Aufgabe 1 => Nenne alle Verfahrensarten, die im Textausschnitt zum Vergaberecht vorkommen.

Textausschnitt =>
○ ○ ○ ○

Im Beschwerdeverfahren sind die Beigeladenen als Auftragsprätendenten am Nachprüfungsverfahren beteiligt worden. Sie haben keine Anträge gestellt und sich zur Sache schriftsätzlich nicht geäußert.

Auf die Erörterung der Sach- und Rechtslage in der mündlichen Verhandlung vor dem Senat hat das Auswärtige Amt bestimmte erörterte Vergaberechtsverstöße behoben, die Bieter davon unterrichtet und ihnen innerhalb einer Frist von sechs Wochen Gelegenheit gegeben, ihre Angebote zu erneuern. Dazu hat das Amt innerhalb der ihm entsprechend § 139 Abs. 2 Satz 1 ZPO gewährten Äußerungsfrist vorgetragen. Die Antragstellerin sieht darin keine Veranlassung, das Nachprüfungsverfahren für in der Hauptsache erledigt zu erklären. Sie besteht weiter darauf, dass ein offenes Verfahren durchzuführen sei.

II. Der Nachprüfungsantrag ist zulässig, aber unbegründet geworden.

○ ○ ○ ○

Liste zur Übung =>
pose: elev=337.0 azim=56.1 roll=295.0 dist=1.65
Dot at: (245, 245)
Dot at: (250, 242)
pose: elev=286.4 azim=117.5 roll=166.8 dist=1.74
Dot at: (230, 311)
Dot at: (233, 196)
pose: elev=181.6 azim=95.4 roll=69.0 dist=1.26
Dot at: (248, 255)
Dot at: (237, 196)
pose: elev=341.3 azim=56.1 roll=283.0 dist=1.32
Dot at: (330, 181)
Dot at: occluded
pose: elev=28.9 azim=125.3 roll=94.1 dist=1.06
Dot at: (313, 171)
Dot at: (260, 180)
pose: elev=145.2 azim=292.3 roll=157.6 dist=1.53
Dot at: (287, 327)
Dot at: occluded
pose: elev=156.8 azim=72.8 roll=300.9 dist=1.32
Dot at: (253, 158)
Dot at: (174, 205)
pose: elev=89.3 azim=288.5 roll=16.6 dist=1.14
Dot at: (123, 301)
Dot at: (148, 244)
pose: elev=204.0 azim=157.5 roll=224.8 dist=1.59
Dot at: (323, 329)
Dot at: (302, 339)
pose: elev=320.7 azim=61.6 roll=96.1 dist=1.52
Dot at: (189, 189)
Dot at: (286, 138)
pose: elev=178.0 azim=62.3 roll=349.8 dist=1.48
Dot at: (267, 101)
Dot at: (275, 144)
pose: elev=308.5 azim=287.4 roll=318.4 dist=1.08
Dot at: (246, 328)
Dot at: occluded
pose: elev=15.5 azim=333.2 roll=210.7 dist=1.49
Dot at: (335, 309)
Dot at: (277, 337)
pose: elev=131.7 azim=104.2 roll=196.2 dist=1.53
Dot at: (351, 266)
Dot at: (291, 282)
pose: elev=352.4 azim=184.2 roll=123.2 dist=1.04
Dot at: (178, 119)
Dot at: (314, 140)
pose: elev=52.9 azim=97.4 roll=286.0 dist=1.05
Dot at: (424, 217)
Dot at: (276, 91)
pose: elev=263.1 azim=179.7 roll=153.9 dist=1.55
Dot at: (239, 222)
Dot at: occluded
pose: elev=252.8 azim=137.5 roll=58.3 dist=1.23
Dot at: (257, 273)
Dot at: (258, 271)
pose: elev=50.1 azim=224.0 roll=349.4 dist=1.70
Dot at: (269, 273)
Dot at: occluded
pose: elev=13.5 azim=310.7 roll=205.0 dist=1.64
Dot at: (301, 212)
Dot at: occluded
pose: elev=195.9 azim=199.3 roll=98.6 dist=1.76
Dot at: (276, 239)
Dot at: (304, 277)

○ ○ ○ ○

Aufgabe 2 => Bearbeite in der Liste den Teil, der mit der Zeile beginnt, die "pose: elev=252.8 azim=137.5" enthält, und bis zum Ende der Liste reicht. Ersetze darin "dist" durch "distance", und gib nur diesen Teil sonst unverändert wieder.

Lösung 1 => Beschwerdeverfahren, Nachprüfungsverfahren, offenes Verfahren

Lösung 2 =>
pose: elev=252.8 azim=137.5 roll=58.3 distance=1.23
Dot at: (257, 273)
Dot at: (258, 271)
pose: elev=50.1 azim=224.0 roll=349.4 distance=1.70
Dot at: (269, 273)
Dot at: occluded
pose: elev=13.5 azim=310.7 roll=205.0 distance=1.64
Dot at: (301, 212)
Dot at: occluded
pose: elev=195.9 azim=199.3 roll=98.6 distance=1.76
Dot at: (276, 239)
Dot at: (304, 277)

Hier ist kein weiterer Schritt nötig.